Would she look at those places and remember who she'd been? Would she resent me for taking her from a life that, however unhappy, had been hers?

She stirred against me, mumbling something unintelligible. I pressed a kiss to the top of her head and pulled her closer.

"I've got you," I whispered. "I'm not letting go."

She settled, her arm tightening around my waist, her body relaxing back into sleep.

I lay there until dawn began to lighten the sky, holding her, preparing myself for whatever New York would bring.

***

The jet was ready by noon.

Gaby emerged from the bedroom dressed for travel—comfortable clothes, her hair loose around her shoulders, the haunted look finally gone from her eyes. She looked beautiful. Healthy. Like the woman I'd fallen in love with, but stronger now. Tempered by fire.

"Ready?" I asked.

"Ready." She took my hand. "Let's go home."

Home. She'd said it casually, like it was obvious. Like wherever we were going, we were going together, and that made it home.

I lifted her hand to my lips and kissed her knuckles. "Let's go home."

The car took us to the private airfield where the Gulfstream waited.

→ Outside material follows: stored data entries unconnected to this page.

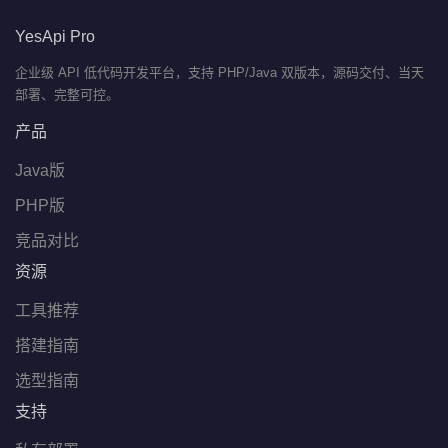
YesApi Pro
企业级 API 低代码开发平台，支持 PHP/Java 双版本，源码交付、当天
部署、完整可控。
产品
Java版
PHP版
竞品对比
资源
工具推荐
搭建指南
选型指南
支持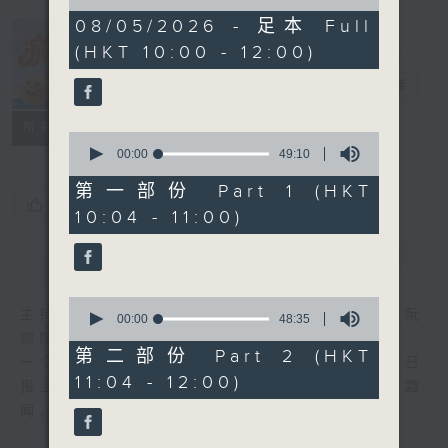
of
1
08/05/2026 - 足本 Full
hour,
(HKT 10:00 - 12:00)
37
疯 Show 快活
minutes,
人
35
电台直播
seconds
联络
所有集数
0
seconds
00:00
49:10
of
49
第一部份 Part 1 (HKT
minutes,
您喜欢这个节目吗?
10:04 - 11:00)
10
seconds
简介
GIST
0
主持人：李丽蕊、敖嘉年、马小强、黄天恩、阮
seconds
00:00
48:35
of
颂阳、爆谷、余咏茵
48
第二部份 Part 2 (HKT
一个消闲式的杂志节目，内容包罗万有，由每日
minutes,
11:04 - 12:00)
35
报上热门新闻，到经典金曲，世界各地古怪趣
seconds
闻，到游戏都一应俱全。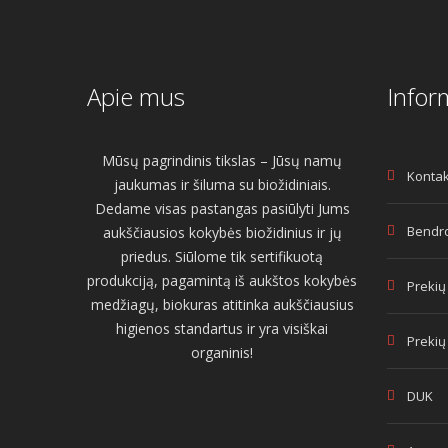
Apie mus
Infor
Mūsų pagrindinis tikslas – Jūsų namų
Kontak
jaukumas ir šiluma su biožidiniais.
Dedame visas pastangas pasiūlyti Jums
Bendro
aukščiausios kokybės biožidinius ir jų
priedus. Siūlome tik sertifikuotą
produkciją, pagamintą iš aukštos kokybės
Prekių
medžiagų, biokuras atitinka aukščiausius
higienos standartus ir yra visiškai
Prekių
organinis!
DUK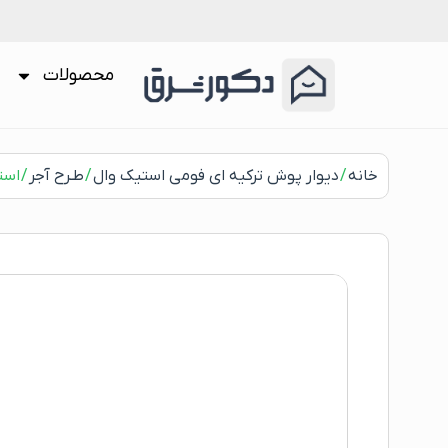
محصولات
خانه
/
دیوار پوش ترکیه ای فومی استیک وال
/
طـرح آجر
/ استیک وال 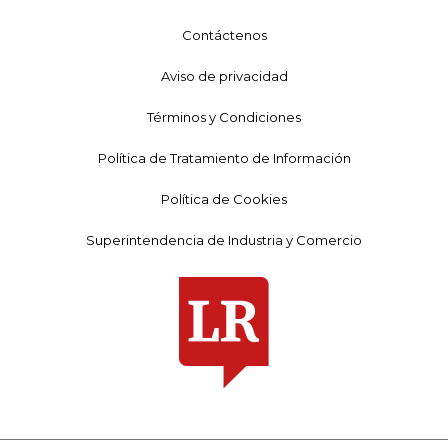
Contáctenos
Aviso de privacidad
Términos y Condiciones
Política de Tratamiento de Información
Política de Cookies
Superintendencia de Industria y Comercio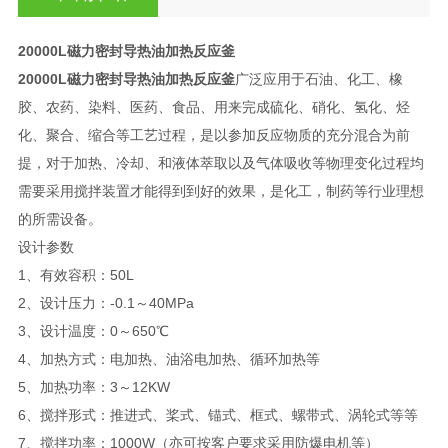
20000L磁力密封导热油加热反应釜
20000L磁力密封导热油加热反应釜
广泛应用于石油、化工、橡
胶、农药、染料、医药、食品、用来完成硫化、硝化、氢化、烃
化、聚合、缩合等工艺过程，是以参加反应物质的充分混合为前
提，对于加热、冷却、和液体萃取以及气体吸收等物理变化过程均
需要采用搅拌装置才能得到到好的效果，是化工，制药等行业理想
的所需设备。
设计参数
1、有效容积：50L
2、设计压力：-0.1～40MPa
3、设计温度：0～650℃
4、加热方式：电加热、油浴电加热、循环加热等
5、加热功率：3～12KW
6、搅拌形式：推进式、桨式、锚式、框式、螺带式、涡轮式等等
7、搅拌功率：1000W（亦可按客户要求采用防爆电机等）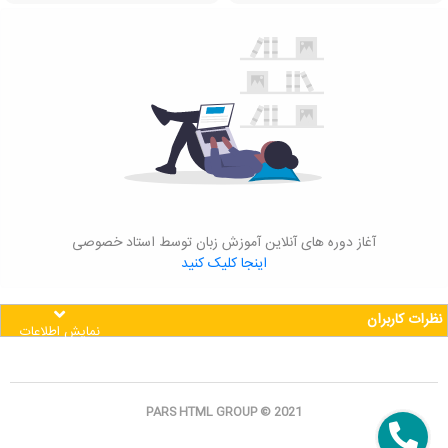
آغاز دوره های آنلاین آموزش زبان توسط استاد خصوصی
اینجا کلیک کنید
نظرات کاربران
نمایش اطلاعات
PARS HTML GROUP © 2021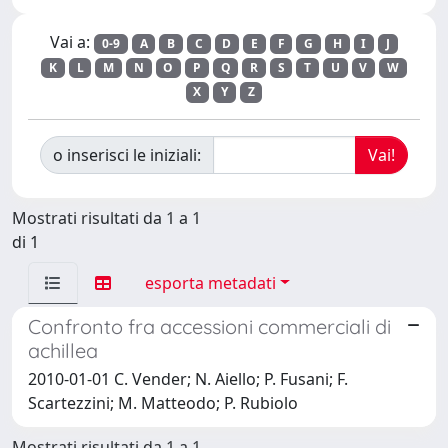
Vai a:
0-9
A
B
C
D
E
F
G
H
I
J
K
L
M
N
O
P
Q
R
S
T
U
V
W
X
Y
Z
o inserisci le iniziali:
Mostrati risultati da 1 a 1
di 1
esporta metadati
Confronto fra accessioni commerciali di
achillea
2010-01-01 C. Vender; N. Aiello; P. Fusani; F.
Scartezzini; M. Matteodo; P. Rubiolo
Mostrati risultati da 1 a 1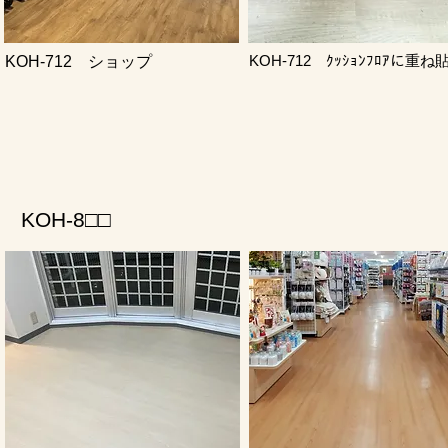
KOH-712 ｸｯｼｮﾝﾌﾛｱに重ね
KOH-712 ショップ
KOH-8□□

The same jet that had carried her from New York all those weeks ago—unconscious, drugged, a captive being transported to her prison.

Now she walked up the stairs willingly, her hand in mine, her head held high.

The irony wasn't lost on me.

We settled into the leather seats, and the flight attendant brought Gaby tea and crackers for the nausea that still plagued her in the mornings. I watched her nibble on a cracker, her gaze fixed on the window as the jet began to taxi.

"What are you thinking?" I asked.

"About the last time I was on this plane." She turned to look at me, her expression unreadable. "I was so scared. I woke up and didn't know where I was, didn't know what was happening. And there you were—this terrifying stranger telling me I belonged to you now."

"I remember."

"I hated you." She said it matter-of-factly, without malice. "More than I'd ever hated anyone in my life."

"I know."

"And now..." She reached over and took my hand. "Now I can't imagine my life without you. Isn't that strange?"

"It's a miracle." I brought her hand to my lips again. "One I don't deserve."